Windy Pearson of Action Now calls for a two-year stop to Chicago Public School closings at Friday's rally at City Hall. Ten protesters were later arrested after refusing to leave.

CPS seeks to extend deadline on campus closings announcement; 10 arrested at anti-school closure rally

by Rebecca LaFlure
Nov 06, 2012


Rebecca LaFlure/MEDILL

Chicago Teachers Union Vice President Jesse Sharkey said Chicago Public Schools' request to delay school closure announcements until March would not give parents, students and teachers adequate notice of their schools' future.


Rebecca LaFlure/MEDILL

"We want our children to stay in the communities they were raised in," Zakiyyah Muhammad, a community activist, said at Friday's rally against school closings. "Our children are pushed into other communities where they could be shot, beat up and killed."

Three years ago, Camille Mathis helped successfully fight against a Chicago Public Schools plan to close Mollison Elementary School, the Bronzeville campus her daughter attends. She now worries that Mollison, which has been designated as low performing, could be back on the chopping block.

“It’s like waiting for a knife to come down in your back,” she said. “My family has been educated in Bronzeville for five generations. Why can’t that continue?”

Mathis, of the Kenwood Oakland Community Organization, was one of nearly 200 protestors gathered at City Hall Friday, calling for a two-year halt to Chicago Public School closings. Ten protesters were arrested on trespassing charges when they refused to leave later that evening, Mike Sullivan, a Chicago police officer, confirmed.

The demonstration began outside City Hall in the late afternoon and continued indoors outside Mayor Rahm Emanuel’s office.

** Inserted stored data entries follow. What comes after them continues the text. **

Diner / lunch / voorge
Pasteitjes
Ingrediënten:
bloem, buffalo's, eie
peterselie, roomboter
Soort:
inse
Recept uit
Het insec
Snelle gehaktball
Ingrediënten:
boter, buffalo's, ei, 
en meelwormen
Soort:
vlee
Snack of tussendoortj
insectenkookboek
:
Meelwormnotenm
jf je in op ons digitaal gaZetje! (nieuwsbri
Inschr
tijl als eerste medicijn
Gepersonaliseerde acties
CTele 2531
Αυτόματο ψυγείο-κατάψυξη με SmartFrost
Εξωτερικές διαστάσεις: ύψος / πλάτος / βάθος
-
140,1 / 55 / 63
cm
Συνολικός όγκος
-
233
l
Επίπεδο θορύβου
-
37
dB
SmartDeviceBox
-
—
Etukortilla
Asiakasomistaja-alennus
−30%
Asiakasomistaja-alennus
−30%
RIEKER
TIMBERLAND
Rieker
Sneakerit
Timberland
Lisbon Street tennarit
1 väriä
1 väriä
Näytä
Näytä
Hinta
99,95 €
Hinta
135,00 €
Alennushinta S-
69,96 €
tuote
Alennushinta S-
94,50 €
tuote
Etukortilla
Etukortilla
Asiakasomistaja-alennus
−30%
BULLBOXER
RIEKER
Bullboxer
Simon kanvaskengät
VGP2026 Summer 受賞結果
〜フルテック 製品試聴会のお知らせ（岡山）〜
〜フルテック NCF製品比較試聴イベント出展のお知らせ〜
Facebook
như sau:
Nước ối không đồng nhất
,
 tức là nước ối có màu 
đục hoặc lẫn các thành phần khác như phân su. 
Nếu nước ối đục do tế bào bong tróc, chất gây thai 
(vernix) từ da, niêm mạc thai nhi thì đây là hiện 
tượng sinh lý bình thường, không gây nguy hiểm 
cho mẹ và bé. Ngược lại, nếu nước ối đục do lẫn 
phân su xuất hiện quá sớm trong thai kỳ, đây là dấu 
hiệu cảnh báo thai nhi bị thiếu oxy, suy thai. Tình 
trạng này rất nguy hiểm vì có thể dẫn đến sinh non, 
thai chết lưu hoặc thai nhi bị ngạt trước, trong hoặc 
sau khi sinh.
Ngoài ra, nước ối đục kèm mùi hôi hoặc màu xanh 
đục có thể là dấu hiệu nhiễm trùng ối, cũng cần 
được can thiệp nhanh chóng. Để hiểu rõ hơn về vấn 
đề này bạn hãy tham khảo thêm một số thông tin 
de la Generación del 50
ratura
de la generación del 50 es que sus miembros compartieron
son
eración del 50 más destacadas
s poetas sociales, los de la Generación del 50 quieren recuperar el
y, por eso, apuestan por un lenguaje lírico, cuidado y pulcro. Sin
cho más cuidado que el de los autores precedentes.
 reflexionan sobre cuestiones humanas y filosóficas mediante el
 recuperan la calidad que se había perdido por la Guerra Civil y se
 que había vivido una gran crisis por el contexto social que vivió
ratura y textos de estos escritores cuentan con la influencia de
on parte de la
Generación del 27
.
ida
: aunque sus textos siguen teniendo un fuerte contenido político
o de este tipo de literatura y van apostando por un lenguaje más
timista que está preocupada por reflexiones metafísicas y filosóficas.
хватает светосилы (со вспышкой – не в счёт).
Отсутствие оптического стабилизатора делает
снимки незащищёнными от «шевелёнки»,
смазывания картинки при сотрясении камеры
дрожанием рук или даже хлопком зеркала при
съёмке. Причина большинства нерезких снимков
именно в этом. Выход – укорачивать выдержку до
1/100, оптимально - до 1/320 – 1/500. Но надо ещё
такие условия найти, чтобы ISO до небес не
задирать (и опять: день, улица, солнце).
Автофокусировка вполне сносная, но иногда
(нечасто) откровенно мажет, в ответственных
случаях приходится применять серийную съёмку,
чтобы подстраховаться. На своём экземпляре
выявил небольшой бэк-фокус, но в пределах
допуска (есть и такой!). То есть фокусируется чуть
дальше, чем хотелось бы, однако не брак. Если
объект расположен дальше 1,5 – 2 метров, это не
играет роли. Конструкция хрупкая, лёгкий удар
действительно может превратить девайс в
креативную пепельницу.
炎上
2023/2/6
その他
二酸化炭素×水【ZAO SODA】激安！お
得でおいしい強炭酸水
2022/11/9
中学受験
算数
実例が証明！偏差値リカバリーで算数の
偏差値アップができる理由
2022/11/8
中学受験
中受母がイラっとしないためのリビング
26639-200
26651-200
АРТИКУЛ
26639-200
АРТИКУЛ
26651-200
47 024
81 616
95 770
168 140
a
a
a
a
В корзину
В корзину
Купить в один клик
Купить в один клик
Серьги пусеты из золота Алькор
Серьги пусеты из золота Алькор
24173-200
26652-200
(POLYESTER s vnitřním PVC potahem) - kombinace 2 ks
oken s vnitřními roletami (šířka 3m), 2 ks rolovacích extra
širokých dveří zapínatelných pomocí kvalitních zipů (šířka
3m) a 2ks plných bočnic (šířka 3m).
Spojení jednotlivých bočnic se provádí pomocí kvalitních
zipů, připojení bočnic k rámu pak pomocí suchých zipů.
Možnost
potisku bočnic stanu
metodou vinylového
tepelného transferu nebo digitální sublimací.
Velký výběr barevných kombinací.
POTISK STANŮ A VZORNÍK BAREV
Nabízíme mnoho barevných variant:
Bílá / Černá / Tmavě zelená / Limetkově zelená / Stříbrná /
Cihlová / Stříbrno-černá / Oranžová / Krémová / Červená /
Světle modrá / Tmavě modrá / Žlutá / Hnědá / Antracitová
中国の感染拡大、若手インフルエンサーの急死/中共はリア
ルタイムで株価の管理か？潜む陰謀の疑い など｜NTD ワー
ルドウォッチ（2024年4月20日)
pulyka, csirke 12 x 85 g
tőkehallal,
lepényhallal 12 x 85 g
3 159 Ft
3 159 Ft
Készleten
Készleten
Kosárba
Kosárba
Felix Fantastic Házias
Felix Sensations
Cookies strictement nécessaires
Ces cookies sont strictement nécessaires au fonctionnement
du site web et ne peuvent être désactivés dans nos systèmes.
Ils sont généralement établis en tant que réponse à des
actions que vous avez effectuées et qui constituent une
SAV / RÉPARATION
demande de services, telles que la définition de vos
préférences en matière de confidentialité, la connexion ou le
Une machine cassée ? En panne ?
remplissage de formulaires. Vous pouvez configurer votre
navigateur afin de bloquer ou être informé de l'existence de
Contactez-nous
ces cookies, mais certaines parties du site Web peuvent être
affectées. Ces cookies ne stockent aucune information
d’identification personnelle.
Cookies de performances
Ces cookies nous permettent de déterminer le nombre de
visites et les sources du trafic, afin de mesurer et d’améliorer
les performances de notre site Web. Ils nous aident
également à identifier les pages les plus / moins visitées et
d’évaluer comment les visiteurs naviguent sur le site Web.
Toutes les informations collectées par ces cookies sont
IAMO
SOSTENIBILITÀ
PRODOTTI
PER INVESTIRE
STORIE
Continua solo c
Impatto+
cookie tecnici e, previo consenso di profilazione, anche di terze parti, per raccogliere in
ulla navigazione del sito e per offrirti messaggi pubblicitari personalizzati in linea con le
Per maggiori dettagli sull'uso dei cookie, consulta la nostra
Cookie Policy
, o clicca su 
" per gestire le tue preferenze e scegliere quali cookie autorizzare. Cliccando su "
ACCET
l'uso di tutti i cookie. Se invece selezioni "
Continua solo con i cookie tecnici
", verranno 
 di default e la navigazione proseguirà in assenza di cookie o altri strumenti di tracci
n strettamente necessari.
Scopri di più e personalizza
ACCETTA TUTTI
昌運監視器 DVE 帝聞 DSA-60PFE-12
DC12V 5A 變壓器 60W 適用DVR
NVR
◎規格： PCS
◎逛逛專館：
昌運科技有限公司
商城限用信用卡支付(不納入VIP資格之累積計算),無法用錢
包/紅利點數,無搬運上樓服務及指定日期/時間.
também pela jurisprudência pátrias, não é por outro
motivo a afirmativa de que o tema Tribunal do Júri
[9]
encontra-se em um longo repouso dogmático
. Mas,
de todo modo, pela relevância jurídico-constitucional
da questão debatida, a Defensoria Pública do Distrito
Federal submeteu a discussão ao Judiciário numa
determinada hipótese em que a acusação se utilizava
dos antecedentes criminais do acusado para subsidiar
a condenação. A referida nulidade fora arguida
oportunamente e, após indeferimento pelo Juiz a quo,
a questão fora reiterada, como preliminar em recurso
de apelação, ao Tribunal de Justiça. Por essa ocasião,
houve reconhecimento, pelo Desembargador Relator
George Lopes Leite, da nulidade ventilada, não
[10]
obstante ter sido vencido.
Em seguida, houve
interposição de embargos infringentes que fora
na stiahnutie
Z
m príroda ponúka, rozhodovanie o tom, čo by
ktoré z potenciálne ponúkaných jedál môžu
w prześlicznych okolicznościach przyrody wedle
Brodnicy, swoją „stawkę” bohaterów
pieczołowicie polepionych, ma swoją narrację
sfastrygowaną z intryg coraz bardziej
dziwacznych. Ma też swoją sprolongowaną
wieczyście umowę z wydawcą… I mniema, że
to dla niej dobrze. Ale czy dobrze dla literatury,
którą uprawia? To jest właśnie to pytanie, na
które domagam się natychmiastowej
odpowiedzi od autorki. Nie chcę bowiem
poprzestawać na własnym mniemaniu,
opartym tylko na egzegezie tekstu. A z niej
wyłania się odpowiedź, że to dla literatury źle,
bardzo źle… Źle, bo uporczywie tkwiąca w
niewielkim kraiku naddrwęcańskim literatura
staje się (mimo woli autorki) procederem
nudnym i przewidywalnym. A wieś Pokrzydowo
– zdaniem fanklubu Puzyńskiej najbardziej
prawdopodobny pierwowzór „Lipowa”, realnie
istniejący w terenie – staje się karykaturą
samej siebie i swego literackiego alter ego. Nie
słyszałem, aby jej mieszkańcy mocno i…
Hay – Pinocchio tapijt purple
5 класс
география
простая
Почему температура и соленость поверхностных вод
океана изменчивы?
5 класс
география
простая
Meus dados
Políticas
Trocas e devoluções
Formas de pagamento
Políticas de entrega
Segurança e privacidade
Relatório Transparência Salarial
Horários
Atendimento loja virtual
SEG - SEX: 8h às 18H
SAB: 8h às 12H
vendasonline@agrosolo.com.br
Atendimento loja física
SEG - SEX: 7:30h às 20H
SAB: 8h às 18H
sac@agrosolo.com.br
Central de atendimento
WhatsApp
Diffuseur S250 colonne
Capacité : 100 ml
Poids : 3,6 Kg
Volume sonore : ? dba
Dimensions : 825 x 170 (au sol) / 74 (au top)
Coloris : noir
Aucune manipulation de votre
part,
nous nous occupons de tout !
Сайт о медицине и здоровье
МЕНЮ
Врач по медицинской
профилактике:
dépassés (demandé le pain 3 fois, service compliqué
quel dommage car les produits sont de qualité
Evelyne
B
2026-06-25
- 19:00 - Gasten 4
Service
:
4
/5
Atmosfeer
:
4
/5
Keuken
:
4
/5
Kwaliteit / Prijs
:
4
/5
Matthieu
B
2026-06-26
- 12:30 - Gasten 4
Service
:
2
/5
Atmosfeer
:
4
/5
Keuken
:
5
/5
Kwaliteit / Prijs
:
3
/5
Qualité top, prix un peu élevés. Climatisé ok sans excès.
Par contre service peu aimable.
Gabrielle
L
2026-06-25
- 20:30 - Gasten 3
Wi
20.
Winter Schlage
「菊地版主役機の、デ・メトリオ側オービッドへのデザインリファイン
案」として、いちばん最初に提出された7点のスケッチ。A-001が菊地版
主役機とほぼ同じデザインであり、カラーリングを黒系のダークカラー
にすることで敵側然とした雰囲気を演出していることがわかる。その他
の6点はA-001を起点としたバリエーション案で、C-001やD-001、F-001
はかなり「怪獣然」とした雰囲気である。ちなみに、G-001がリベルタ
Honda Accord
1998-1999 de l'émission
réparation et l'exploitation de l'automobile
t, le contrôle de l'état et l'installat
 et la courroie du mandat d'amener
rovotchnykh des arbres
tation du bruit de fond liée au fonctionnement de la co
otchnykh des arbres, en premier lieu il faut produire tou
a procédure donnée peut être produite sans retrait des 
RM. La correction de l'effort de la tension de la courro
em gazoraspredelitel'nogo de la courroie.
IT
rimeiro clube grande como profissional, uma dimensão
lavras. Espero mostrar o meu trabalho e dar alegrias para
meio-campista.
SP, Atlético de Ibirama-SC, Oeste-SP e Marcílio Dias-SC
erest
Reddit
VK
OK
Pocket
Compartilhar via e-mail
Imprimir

The rally was held the same day newly appointed Chicago Public Schools CEO Barbara Byrd-Bennett announced the district would seek to extend its Dec. 1 deadline to release school closure plans. The deadline extension requires approval from the Illinois legislature.

An estimated 100 low-performing and under-enrolled Chicago public schools could face closure, as CPS seeks to consolidate resources and save money in a district that projects a $1 billion budget deficit next fiscal year.

“Our district is not serving all the needs of all our children because our resources are stretched so thin,” Byrd-Bennett said in a statement. “We simply can’t do what is necessary for our kids while school buildings are crumbling or provide the resources for a 21st century education that they deserve. When we consolidate schools that are underutilized or half empty, we will be able to better invest those resources across the district.”

Byrd-Bennett appointed a nine-member commission to gather information, seek community input and make recommendations on school closings. The commission is expected to release a schedule of upcoming public hearings this week.

“March is much too late to be announcing public school closings,” Jesse Sharkey, vice president of the Chicago Teachers Union, said. “Parents need a chance to know what schools exist so they know their kids are going. Teachers need to know what schools exist so they know where they’re going to work.”

The announcement of public hearings did not deter protesters, who questioned why CPS officials are mulling public school closure plans while still expanding charters, schools that are privately run and receive some public funding.

“It has to do with expanding charter schools run by rich, corporate businessmen,” said Windy Pearson of Action Now, an organization that is focused on social justice issues. “Public education is not a business operation. It’s a basic human right.”

However, Ray Quintanilla, spokesman of the UNO charter school network, which operates charter schools in predominantly Hispanic neighborhoods, pointed out that charter schools offer an alternative for parents, particularly to those whose children attend low-performing public schools. And because charters are privately run, they face less bureaucracy and are able to more quickly make decisions addressing problems, he said.

He noted that all UNO charter schools are located in areas of Chicago where public schools are overcrowded, not under-enrolled.

“CPS has a fixed budget. They don’t have a bottomless well of cash flow,” Quintanilla said. “They have to make important decisions of how to best balance the district’s needs and what’s best for students. And I think they’re doing that.”